Your goal>
Copy out each line featuring the string "figure" from the entries beneath.

Source data>
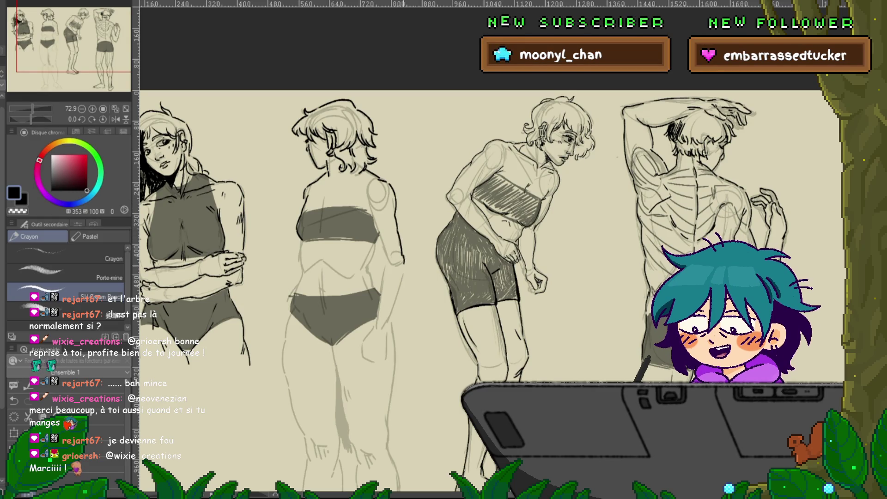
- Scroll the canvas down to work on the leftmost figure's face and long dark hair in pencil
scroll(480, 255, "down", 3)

==

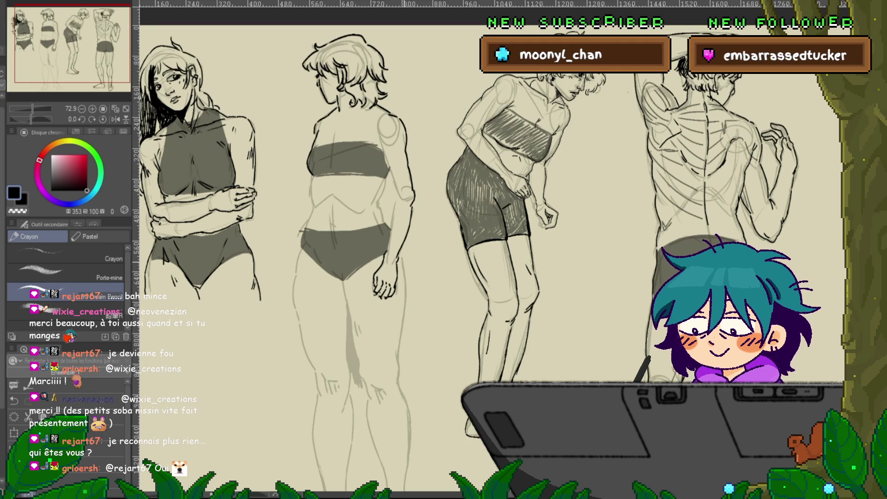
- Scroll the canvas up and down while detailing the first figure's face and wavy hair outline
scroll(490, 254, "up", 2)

Exercise answer>
- Scroll the canvas down to work on the leftmost figure's face and long dark hair in pencil
- Scroll the canvas up and down while detailing the first figure's face and wavy hair outline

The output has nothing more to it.